*First published in the T&T Guardian on March 19, 2025
By the time this is published, the country
would have already entered a fresh and irresistible phase of intrigue,
confusion, and general bacchanal as the natural outcome of another election
season.
All of this is being packaged against the
backdrop of current concerns about immigration practice and malpractice on the
part of others. There has been no shortage of weeping, wailing and gnashing of
teeth. Cheering and jeering in some cases.
I have however noted repeatedly that on
this issue we, as a nation of migrants, can be described as both subjects and
objects – victims and perpetrators.
The awkward management of Venezuelan and
other migrant challenges, the general lack of public and even official
awareness of the language of orderly migration, and the pervasive presence of
xenophobic sentiment, even as political ammunition - “close de borders, close
de borders” - all point to an unsatisfactory state of affairs at several
domestic levels.
This inconveniently points to matters
transcendental of occupation of political office. The three cases I reference
today actually span political administrations. Electoral preference appears
irrelevant. It has not mattered much who has been prime minister or line
minister.
Indeed, the most significant areas of
dysfunction and failure have defied the complexion of political office. Such
issues earn only passing mention in election manifestoes and even more
superficial reference on the hustings.
What, for instance, are the feelings of
politicians about the fact that immigration practice appears to routinely defy
the spirit of international conventions, domestic legislation, and basic
principles of humane state conduct?
It’s discomfiting when you think about it.
Our official posture on immigration, as expressed in administrative practice,
is in fact not vastly different from what obtains in some other parts of the
world where visas and other entry and resident rights are being deployed as
tools of reward and punishment.
Here now are three examples of our own
problematic approaches. The first is young creative, Omar Jarra, 26, who came
to this country as a child with his father, Gambian medical consultant, Dr
Ebrima Jarra. Omar was himself born in The Gambia.
Since the death of his father in 2013, he
has been the victim of a bureaucratic maze that has left him, in the words of
an online petition on his case, “without legal recognition” in the country.
I have met him several times and admire his
outstanding work in drama and song but only Saturday came across the petition
in support of his appeal to escape “statelessness.”
The fine details of his plight will require
more space, but you can view the entire story in the Change.org campaign
bearing the banner ‘Justice for Omar Jarra: End Statelessness &
Bureaucratic Negligence.’
There are, of course, technical details to
traverse – but certainly not more than a decade’s worth of paper pushing! What
about the “processing” of his case should take this long?
Even so, this is less time than my second
example which concerns a Guyana-born widow – her husband was a Trinidadian -
who has been resident in this country for over 40 years and is yet to acquire
full citizenship despite her best efforts.
Her adult children were all born here, she
owns property, pays taxes, votes, and considers T&T her home. What takes
decades to provide a proper response to such an application? How many pages
constitute such an exercise? What is the size of her file?

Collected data

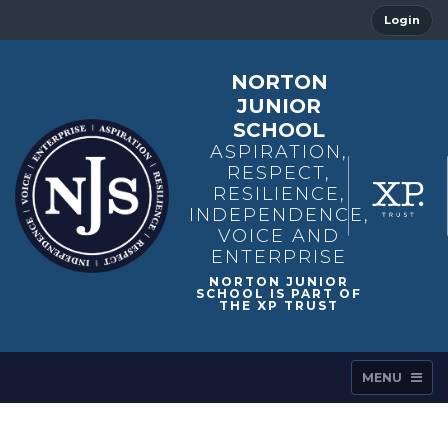
Login
NORTON
JUNIOR
SCHOOL
ASPIRATION,
RESPECT,
RESILIENCE,
INDEPENDENCE,
VOICE AND
ENTERPRISE
MENU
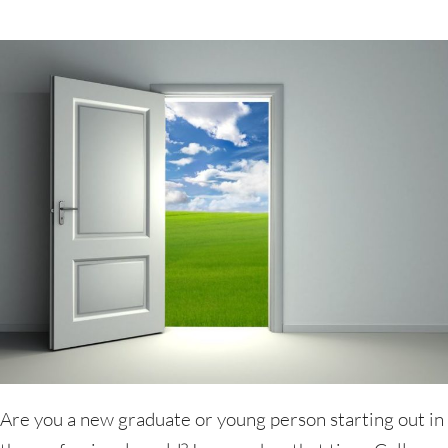
Are you a new graduate or young person starting out in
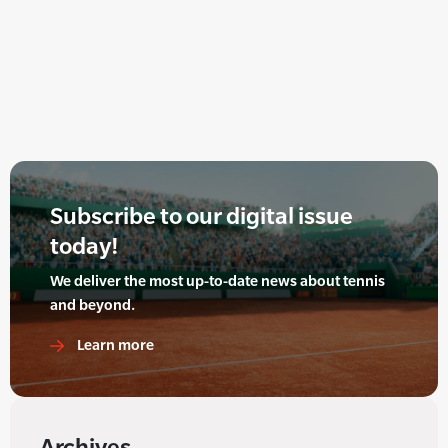
Subscribe to our digital issue
today!
We deliver the most up-to-date news about tennis
and beyond.
Learn more
Archives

**EXERCISE**
Reproduce word for word the portion of the immigration column that starts with "What, for instance, are" and goes on through "reward and punishment.".

**RESULT FOR THIS TASK**
What, for instance, are the feelings of
politicians about the fact that immigration practice appears to routinely defy
the spirit of international conventions, domestic legislation, and basic
principles of humane state conduct?
It’s discomfiting when you think about it.
Our official posture on immigration, as expressed in administrative practice,
is in fact not vastly different from what obtains in some other parts of the
world where visas and other entry and resident rights are being deployed as
tools of reward and punishment.